Using the above A Records, NGINX can reverse-proxy requests to 127.19.0.2:9000, 127.19.0.3:9000 and 127.19.0.4:9000 using round robin load balancing.

Scaling and Service Discovery

Using the replicas approach, we can scale the number of server instances using the following command. No need to modify docker-compose.yml or nginx.conf!

$ docker-compose up --scale server=10

However, an important gotcha is that NGINX caches the A Records returned by the Docker DNS server when it first starts up, and will not update these records with the DNS server on subsequent requests (based on our configuration above).
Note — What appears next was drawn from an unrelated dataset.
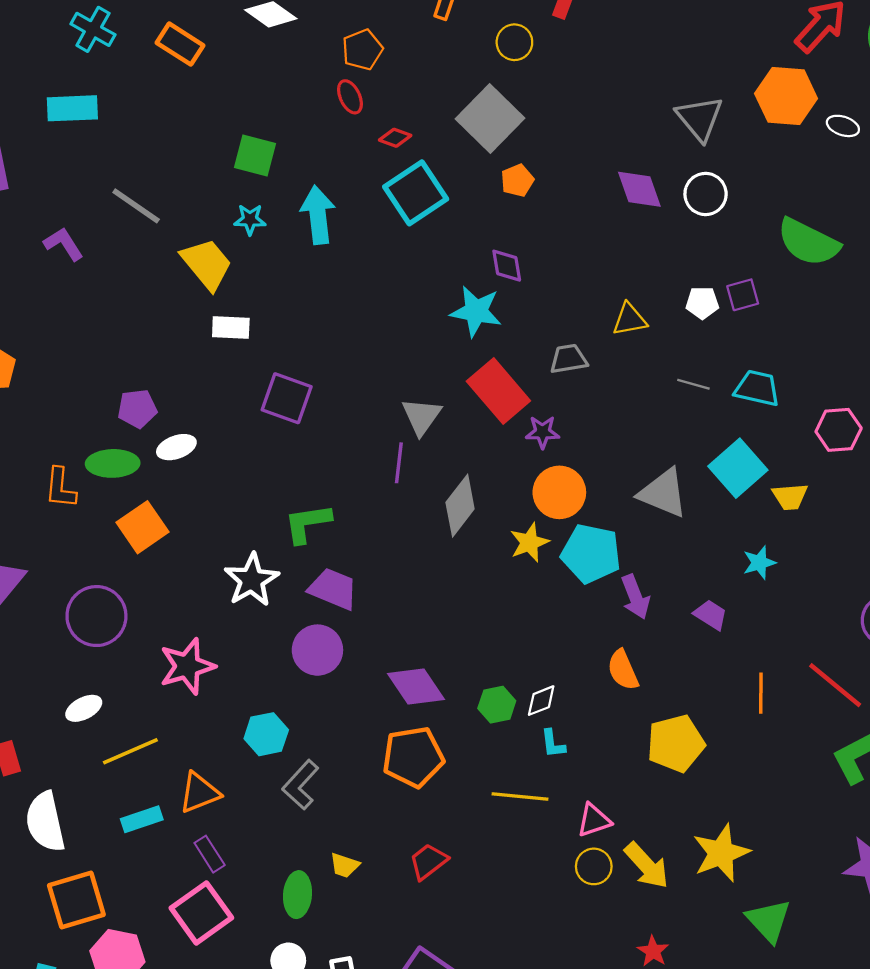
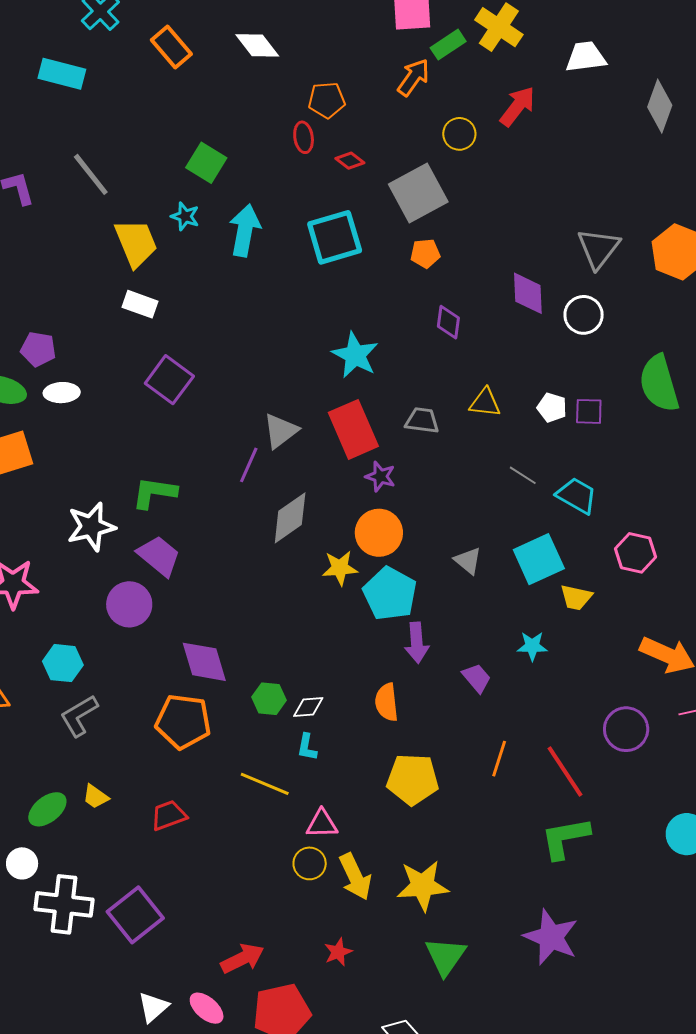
red diamond: (395, 138) -> (350, 161), moved
green semicircle: (808, 242) -> (659, 383), turned 30
purple diamond: (507, 266) -> (448, 322), moved
gray triangle: (663, 493) -> (468, 561), size x0.6
green ellipse: (298, 895) -> (47, 809), turned 30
Consequently, NGINX wouldn't know if we scaled up or down the number of server instances, and it would be holding on to stale IP addresses. This is the problem of service discovery.

One solution is to reload the NGINX configuration after scaling so that NGINX will re-fetch the latest DNS A Records:

$ docker-compose exec load_balancer nginx -s reload

Not very convenient though. Imagine having to reload configuration manually whenever we scale up or down :S

We could instead configure NGINX using the resolver directive to re-resolve the domain name when the Time-To-Live (TTL) expires:

events {}

http {
  server {
    listen 80;


    location / {
      resolver 127.0.0.11;
      set $backends http://server:9000/;

      proxy_set_header Host $host;
      # using a variable with proxy_pass will instruct NGINX to re-resolve the domain name when the Time-To-Live (TTL) expires.
      proxy_pass $backends;
    }
  }
}

Much more convenient! I wonder why this behaviour isn't the default.